The thing is that !isEmpty is used a lot in common code, and apparently in many cases more than isEmpty is. On top of that it really helps readability. Together it really helps readability for a lot of Swift code...

It would be great with some corpus of Swift code that could be used to make statistics for arguing these sort of things :+1:

(Xiaodi Wu) #22

Of course it's used commonly and together; that's exactly what's expected of standard library facilities: that they are used commonly in combination with each other.

The core team has made it clear that isNotEmpty is not to be included in the standard library--in fact, it is the example of what will not be included. Likewise, alternatives to ! for negation are a commonly rejected change. I really don't see what's being accomplished here by discussing further.

(Jens Jakob Jensen) #23

I guess I'm arguing two things:

  1. Perhaps it is isNonEmpty that should be in the standard library, and not isEmpty. Because of the way Swift is put together, e.g. with guard.
  2. Perhaps it would make sense to use statistics to argue the likes of isEmpty / isNonEmpty instead of treating all boolean properties the same.

(Tino) #24

I think that I use isEmpty more often in the negated form — but !isNonEmpty would feel a little bit weird.
Isn't there an established word for a populated collection in the English language? :-)

extension Collection {
    public var containsAtLeastOneElement: Bool {
        return !isEmpty

Would be a huge gain for the stdLib. :laughing:

(Jhonny Bill) #26

As I read this, I immediately thought on a @Ben_Cohen comment in one thread [coincidentally on an isNotEmpty discussion]. As Ben stated:

I think there's a real risk with the current pitches that we end up with a standard library populated with huge quantities of sugar and not enough protein.

Here's his full comment:

(Jens Jakob Jensen) #27

I did see that one, and I agree that Swift should not have both cases of all boolean properties. If that was needed, then it was an indicator of an underlying issue in Swift.
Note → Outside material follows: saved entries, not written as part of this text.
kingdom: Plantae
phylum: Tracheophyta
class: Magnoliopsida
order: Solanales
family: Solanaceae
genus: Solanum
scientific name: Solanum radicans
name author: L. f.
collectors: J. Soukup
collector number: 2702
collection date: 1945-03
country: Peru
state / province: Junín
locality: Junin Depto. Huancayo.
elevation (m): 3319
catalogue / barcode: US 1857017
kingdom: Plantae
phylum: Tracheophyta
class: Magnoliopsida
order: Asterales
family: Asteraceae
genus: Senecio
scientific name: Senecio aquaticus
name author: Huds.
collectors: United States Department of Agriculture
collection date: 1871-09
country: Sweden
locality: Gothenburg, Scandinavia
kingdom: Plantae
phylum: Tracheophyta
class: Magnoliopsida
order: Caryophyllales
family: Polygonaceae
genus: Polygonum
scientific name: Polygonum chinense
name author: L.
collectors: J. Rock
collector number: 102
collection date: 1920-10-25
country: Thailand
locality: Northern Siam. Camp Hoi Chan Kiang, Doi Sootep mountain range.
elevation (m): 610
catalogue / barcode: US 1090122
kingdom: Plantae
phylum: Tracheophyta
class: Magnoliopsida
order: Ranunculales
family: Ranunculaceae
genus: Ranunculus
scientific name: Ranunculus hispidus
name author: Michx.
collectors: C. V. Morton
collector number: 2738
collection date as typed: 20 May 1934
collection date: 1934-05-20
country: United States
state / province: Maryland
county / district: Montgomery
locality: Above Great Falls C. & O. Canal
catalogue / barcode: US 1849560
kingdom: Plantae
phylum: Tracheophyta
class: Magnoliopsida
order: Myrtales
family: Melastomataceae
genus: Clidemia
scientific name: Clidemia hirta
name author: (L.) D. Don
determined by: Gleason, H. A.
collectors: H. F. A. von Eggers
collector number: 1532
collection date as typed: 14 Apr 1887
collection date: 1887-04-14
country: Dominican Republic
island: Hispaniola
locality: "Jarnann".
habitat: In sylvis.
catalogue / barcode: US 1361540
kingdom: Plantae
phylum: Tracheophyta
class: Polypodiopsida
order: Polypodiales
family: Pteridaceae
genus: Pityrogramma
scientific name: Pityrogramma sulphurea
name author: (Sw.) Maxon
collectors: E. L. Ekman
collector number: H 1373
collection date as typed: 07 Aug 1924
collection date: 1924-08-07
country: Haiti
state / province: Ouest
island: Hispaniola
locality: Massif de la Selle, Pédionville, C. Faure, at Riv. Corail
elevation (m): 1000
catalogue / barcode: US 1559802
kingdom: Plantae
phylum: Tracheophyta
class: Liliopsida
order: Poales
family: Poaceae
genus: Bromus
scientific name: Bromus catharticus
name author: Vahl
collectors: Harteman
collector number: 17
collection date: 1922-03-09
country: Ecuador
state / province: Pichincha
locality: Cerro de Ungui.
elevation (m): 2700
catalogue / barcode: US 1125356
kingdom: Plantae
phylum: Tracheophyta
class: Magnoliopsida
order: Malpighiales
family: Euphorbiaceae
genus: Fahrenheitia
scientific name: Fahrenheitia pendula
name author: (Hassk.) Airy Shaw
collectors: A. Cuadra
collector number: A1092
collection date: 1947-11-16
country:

But I do think that the check for non-emptiness is special, and I don't think any perceived lack of protein should mean holding back on the sugar :wink:

BTW, I'm not advocating isNotEmpty, as the negative of isEmpty. I'm advocating isNonEmpty as a check for something being non-empty and hence useful for further processing. A key concept in Swift IMO. But perhaps this would be better solved by Collection.nonEmpty:

guard let array = array.nonEmpty {

(Josh Caswell) #28

hasElements, as Max Howell suggested above probably fits that bill best. (And happens to be the name I chose for this property personally, as I think it reads much better than the negative isNotEmpty in a guard's condition.)

(Jens Jakob Jensen) #29

While hasElements is nice for collections, it doesn't fit e.g. Envelope very well :slight_smile:

(RuiCarneiro) #30

Why not make it a language feature?

Automatically synthesise for boolean properties:

If the property has prefix is, has or will, automatically synthesise the corresponding isNot, hasNot, willNot.

For the other properties automatically synthesise the corresponding not. :slight_smile:

This might look like a bit of a funny thing, but in Swift we have "!" meaning two things: forcing (as in as!, try!, etc.), and negating (as in !myBool)

I would rather have only one meaning.